“Gratitude is the single most important ingredient to living a successful and fulfilled life.” – Jack Canfield
Without gratitude, life is just bleak. You can be rich or poor, healthy or sick, lonely or loved, but only appreciation will assign value to that which you possess.
James Clear, an expert on making habits, uses the power of small habits to cultivate gratitude every day of his life. His habit is so simple, it can’t fail to work. Each time he sites down to eat, he thinks of one thing he is grateful for. That’s it.
Everyone has bad days and frustrating moments, myself included. But no matter what happens each day, when I sit down for dinner I am forced to think about the good in my life for at least a few seconds. The result is that there is not a day that goes by without me specifically stating something positive that is happening around me. Positive thinking opens your eyes to more opportunities.
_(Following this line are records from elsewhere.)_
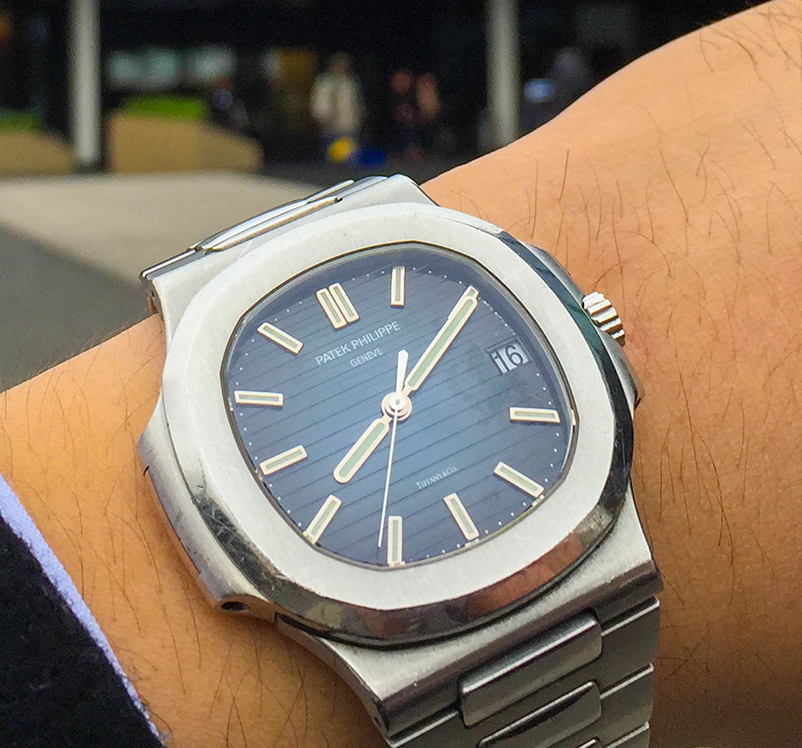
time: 7:05
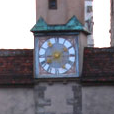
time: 8:09
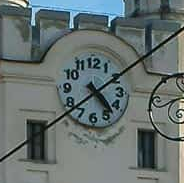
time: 4:38
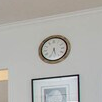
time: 5:34
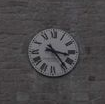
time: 3:23
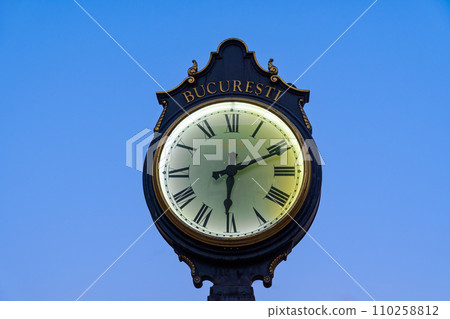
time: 6:11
Adventure czar and habit hacker Tyler Tervooren offers some really good ideas to link your habits to each another. If you already have a habit, stack new habits on top of them, in a “habit ladder,” to make your new habit automatic.
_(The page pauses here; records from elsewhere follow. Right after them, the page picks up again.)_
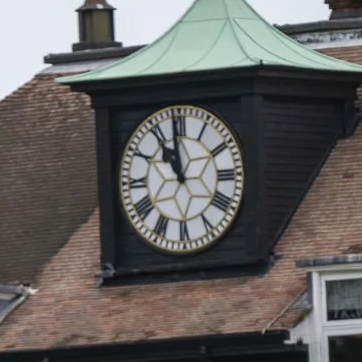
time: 10:58
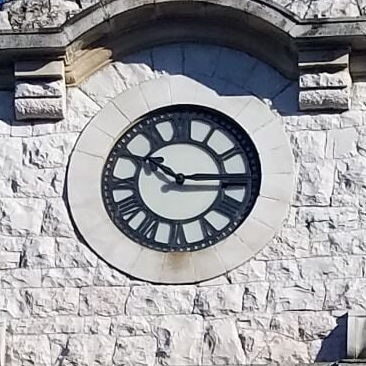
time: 10:14
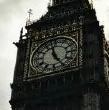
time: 4:57
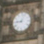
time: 9:03
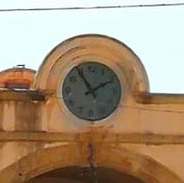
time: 1:54
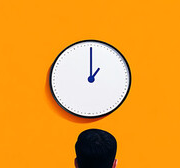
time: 1:00
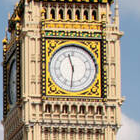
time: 11:31
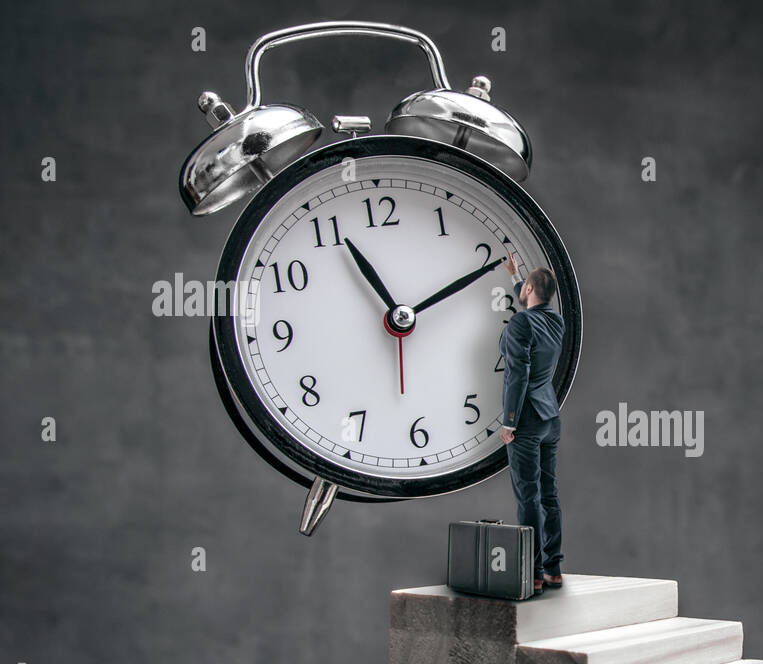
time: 11:11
If you’re working to cement new habits but having a hard time, it could have less to do with the habits themselves and more to do with how they’re arranged. Try looking at each from a perspective of the habit loop—cue, routine, reward—and find opportunities to rearrange them so the reward—or tangential result—from one helps to create the cue for the next. That’s how success becomes automatic all day long.
How A Gratitude Habit Changed My Life
In his classic manual of positive thinking, The Greatest Salesman in the World, Og Mandino provides a habit-building format with ten ancient scrolls that are bequeathed to the protagonist. The instructions for using these scrolls are simple, but it takes mighty endurance, or clever habit stacking: you read one scroll, three times a day for thirty days, and then move on to the next scroll.
In 2009 I accomplished this feat, and it was shortly thereafter that my life began to radically change. At the time I was selling car insurance, wearing a tie to work every day, and I almost never saw my family. I had two kids under the age of four, and on my one day off for the week, we drove together past the tall, gleaming office tower where I spent most of my days.
My young son pointed up to the sky and crowed to everyone, “Look! That’s where Daddy lives!”
That was a pivotal turning point in my life. My son didn’t think I lived with him at home, because I always left before he woke in the morning, returning most nights after he went to sleep. I saw him in brief pockets of time on Sundays or the odd afternoon picnic in the park, but I was not a regular part of his life; I was a visitor.
My wife was running her own business, and after caring for the kids all day long, the only time we saw each other was when we were both exhausted. We were living, but it wasn’t much of a life.
So I started counting my blessings. I felt deep gratitude for the time I spent with my family, while we were together, and while we were apart. I read the ten scrolls of Og Mandino with dedication and diligence.
Starting this gratitude habit wasn’t easy to stick to, at first, so I looked for places in my daily routine where I could slip this habit in automatically. There was one thing I already did morning, noon, and night: I got in my car.
My job involved lots of driving, so I tucked my xeroxed copies of that month’s scroll into my glove compartment. Every time I sat down in the driver’s seat I read these words of wisdom out loud, and placed one more check mark on the back of the paper, tracking my activity (like a good salesman should).
By keeping to this habit of gratitude, my life began to rapidly change. I became a superhero. I moved to Costa Rica. I changed careers, leaving the office safari where I had lived and worked for so long, and gained a new and rewarding vocation building websites.
None of these changes would have happened, I am convinced, if it were not for the diligent practice of gratitude.